Stored dataset entries
——————————
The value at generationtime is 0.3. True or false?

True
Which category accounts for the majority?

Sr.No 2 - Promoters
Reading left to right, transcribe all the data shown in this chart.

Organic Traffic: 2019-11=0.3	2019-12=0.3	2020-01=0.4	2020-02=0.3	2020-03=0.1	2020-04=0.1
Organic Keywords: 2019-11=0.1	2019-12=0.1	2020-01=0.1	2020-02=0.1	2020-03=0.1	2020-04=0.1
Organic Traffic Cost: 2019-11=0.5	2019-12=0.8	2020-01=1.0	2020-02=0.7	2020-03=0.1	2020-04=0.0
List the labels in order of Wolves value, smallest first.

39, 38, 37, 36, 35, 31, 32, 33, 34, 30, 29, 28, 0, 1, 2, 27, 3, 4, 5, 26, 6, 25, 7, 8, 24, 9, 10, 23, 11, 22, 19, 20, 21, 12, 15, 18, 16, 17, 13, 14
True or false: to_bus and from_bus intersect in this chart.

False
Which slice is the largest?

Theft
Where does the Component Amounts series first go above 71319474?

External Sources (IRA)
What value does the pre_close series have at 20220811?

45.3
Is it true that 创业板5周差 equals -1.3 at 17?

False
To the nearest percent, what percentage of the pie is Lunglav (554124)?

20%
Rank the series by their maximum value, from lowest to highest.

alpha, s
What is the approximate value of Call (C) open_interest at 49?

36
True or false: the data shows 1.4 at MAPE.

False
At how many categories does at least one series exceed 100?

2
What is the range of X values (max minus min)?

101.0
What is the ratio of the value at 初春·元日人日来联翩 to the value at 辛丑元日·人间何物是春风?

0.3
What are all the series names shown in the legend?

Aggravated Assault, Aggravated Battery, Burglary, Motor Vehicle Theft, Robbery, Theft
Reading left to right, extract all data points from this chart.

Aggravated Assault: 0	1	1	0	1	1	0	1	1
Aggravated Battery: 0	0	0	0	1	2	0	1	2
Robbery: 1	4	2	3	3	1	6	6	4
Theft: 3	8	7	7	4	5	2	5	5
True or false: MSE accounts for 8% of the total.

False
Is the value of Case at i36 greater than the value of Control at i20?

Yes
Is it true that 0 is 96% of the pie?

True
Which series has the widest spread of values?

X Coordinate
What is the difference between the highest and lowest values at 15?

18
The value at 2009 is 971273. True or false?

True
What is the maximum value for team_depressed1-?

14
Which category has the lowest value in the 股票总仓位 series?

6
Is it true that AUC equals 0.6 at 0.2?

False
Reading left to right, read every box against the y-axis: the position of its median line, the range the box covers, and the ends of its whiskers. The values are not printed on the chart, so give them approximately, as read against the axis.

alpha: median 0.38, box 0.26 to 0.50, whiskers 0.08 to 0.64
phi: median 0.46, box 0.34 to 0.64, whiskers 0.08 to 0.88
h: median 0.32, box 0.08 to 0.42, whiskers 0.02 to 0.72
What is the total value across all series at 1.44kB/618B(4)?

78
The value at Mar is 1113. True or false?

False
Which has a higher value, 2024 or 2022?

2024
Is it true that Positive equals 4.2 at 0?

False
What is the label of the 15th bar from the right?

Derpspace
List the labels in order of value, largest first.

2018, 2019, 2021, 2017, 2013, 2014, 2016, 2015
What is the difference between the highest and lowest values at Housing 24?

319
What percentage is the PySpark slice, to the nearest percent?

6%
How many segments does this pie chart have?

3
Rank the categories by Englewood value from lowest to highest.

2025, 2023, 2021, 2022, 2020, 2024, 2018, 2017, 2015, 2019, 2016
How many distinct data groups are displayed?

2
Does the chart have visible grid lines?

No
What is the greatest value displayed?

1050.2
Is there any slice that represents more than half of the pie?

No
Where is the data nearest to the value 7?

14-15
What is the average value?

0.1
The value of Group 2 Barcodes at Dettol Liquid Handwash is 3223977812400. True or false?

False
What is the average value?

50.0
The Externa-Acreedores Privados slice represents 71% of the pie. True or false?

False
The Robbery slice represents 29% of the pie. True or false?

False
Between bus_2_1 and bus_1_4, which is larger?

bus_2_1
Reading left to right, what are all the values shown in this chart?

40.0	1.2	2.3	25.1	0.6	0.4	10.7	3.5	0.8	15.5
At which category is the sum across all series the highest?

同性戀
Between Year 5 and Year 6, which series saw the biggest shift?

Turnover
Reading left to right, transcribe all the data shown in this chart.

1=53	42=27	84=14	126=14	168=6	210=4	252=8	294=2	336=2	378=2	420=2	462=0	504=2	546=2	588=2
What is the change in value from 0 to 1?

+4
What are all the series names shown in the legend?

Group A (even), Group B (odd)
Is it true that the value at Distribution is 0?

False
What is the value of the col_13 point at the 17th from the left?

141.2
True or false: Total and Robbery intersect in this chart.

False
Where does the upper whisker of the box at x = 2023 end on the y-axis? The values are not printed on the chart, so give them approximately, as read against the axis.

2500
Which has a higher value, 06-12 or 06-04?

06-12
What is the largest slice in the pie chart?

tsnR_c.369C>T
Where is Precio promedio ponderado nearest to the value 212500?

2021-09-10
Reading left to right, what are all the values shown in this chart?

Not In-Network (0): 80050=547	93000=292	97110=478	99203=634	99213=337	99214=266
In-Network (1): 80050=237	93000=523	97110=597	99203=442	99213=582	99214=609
——————————
▶ _What you need to do_:
Repeat every line of the material above verbatim, from start to finish.

▶ _Your solution_:
The value at generationtime is 0.3. True or false?

True
Which category accounts for the majority?

Sr.No 2 - Promoters
Reading left to right, transcribe all the data shown in this chart.

Organic Traffic: 2019-11=0.3	2019-12=0.3	2020-01=0.4	2020-02=0.3	2020-03=0.1	2020-04=0.1
Organic Keywords: 2019-11=0.1	2019-12=0.1	2020-01=0.1	2020-02=0.1	2020-03=0.1	2020-04=0.1
Organic Traffic Cost: 2019-11=0.5	2019-12=0.8	2020-01=1.0	2020-02=0.7	2020-03=0.1	2020-04=0.0
List the labels in order of Wolves value, smallest first.

39, 38, 37, 36, 35, 31, 32, 33, 34, 30, 29, 28, 0, 1, 2, 27, 3, 4, 5, 26, 6, 25, 7, 8, 24, 9, 10, 23, 11, 22, 19, 20, 21, 12, 15, 18, 16, 17, 13, 14
True or false: to_bus and from_bus intersect in this chart.

False
Which slice is the largest?

Theft
Where does the Component Amounts series first go above 71319474?

External Sources (IRA)
What value does the pre_close series have at 20220811?

45.3
Is it true that 创业板5周差 equals -1.3 at 17?

False
To the nearest percent, what percentage of the pie is Lunglav (554124)?

20%
Rank the series by their maximum value, from lowest to highest.

alpha, s
What is the approximate value of Call (C) open_interest at 49?

36
True or false: the data shows 1.4 at MAPE.

False
At how many categories does at least one series exceed 100?

2
What is the range of X values (max minus min)?

101.0
What is the ratio of the value at 初春·元日人日来联翩 to the value at 辛丑元日·人间何物是春风?

0.3
What are all the series names shown in the legend?

Aggravated Assault, Aggravated Battery, Burglary, Motor Vehicle Theft, Robbery, Theft
Reading left to right, extract all data points from this chart.

Aggravated Assault: 0	1	1	0	1	1	0	1	1
Aggravated Battery: 0	0	0	0	1	2	0	1	2
Robbery: 1	4	2	3	3	1	6	6	4
Theft: 3	8	7	7	4	5	2	5	5
True or false: MSE accounts for 8% of the total.

False
Is the value of Case at i36 greater than the value of Control at i20?

Yes
Is it true that 0 is 96% of the pie?

True
Which series has the widest spread of values?

X Coordinate
What is the difference between the highest and lowest values at 15?

18
The value at 2009 is 971273. True or false?

True
What is the maximum value for team_depressed1-?

14
Which category has the lowest value in the 股票总仓位 series?

6
Is it true that AUC equals 0.6 at 0.2?

False
Reading left to right, read every box against the y-axis: the position of its median line, the range the box covers, and the ends of its whiskers. The values are not printed on the chart, so give them approximately, as read against the axis.

alpha: median 0.38, box 0.26 to 0.50, whiskers 0.08 to 0.64
phi: median 0.46, box 0.34 to 0.64, whiskers 0.08 to 0.88
h: median 0.32, box 0.08 to 0.42, whiskers 0.02 to 0.72
What is the total value across all series at 1.44kB/618B(4)?

78
The value at Mar is 1113. True or false?

False
Which has a higher value, 2024 or 2022?

2024
Is it true that Positive equals 4.2 at 0?

False
What is the label of the 15th bar from the right?

Derpspace
List the labels in order of value, largest first.

2018, 2019, 2021, 2017, 2013, 2014, 2016, 2015
What is the difference between the highest and lowest values at Housing 24?

319
What percentage is the PySpark slice, to the nearest percent?

6%
How many segments does this pie chart have?

3
Rank the categories by Englewood value from lowest to highest.

2025, 2023, 2021, 2022, 2020, 2024, 2018, 2017, 2015, 2019, 2016
How many distinct data groups are displayed?

2
Does the chart have visible grid lines?

No
What is the greatest value displayed?

1050.2
Is there any slice that represents more than half of the pie?

No
Where is the data nearest to the value 7?

14-15
What is the average value?

0.1
The value of Group 2 Barcodes at Dettol Liquid Handwash is 3223977812400. True or false?

False
What is the average value?

50.0
The Externa-Acreedores Privados slice represents 71% of the pie. True or false?

False
The Robbery slice represents 29% of the pie. True or false?

False
Between bus_2_1 and bus_1_4, which is larger?

bus_2_1
Reading left to right, what are all the values shown in this chart?

40.0	1.2	2.3	25.1	0.6	0.4	10.7	3.5	0.8	15.5
At which category is the sum across all series the highest?

同性戀
Between Year 5 and Year 6, which series saw the biggest shift?

Turnover
Reading left to right, transcribe all the data shown in this chart.

1=53	42=27	84=14	126=14	168=6	210=4	252=8	294=2	336=2	378=2	420=2	462=0	504=2	546=2	588=2
What is the change in value from 0 to 1?

+4
What are all the series names shown in the legend?

Group A (even), Group B (odd)
Is it true that the value at Distribution is 0?

False
What is the value of the col_13 point at the 17th from the left?

141.2
True or false: Total and Robbery intersect in this chart.

False
Where does the upper whisker of the box at x = 2023 end on the y-axis? The values are not printed on the chart, so give them approximately, as read against the axis.

2500
Which has a higher value, 06-12 or 06-04?

06-12
What is the largest slice in the pie chart?

tsnR_c.369C>T
Where is Precio promedio ponderado nearest to the value 212500?

2021-09-10
Reading left to right, what are all the values shown in this chart?

Not In-Network (0): 80050=547	93000=292	97110=478	99203=634	99213=337	99214=266
In-Network (1): 80050=237	93000=523	97110=597	99203=442	99213=582	99214=609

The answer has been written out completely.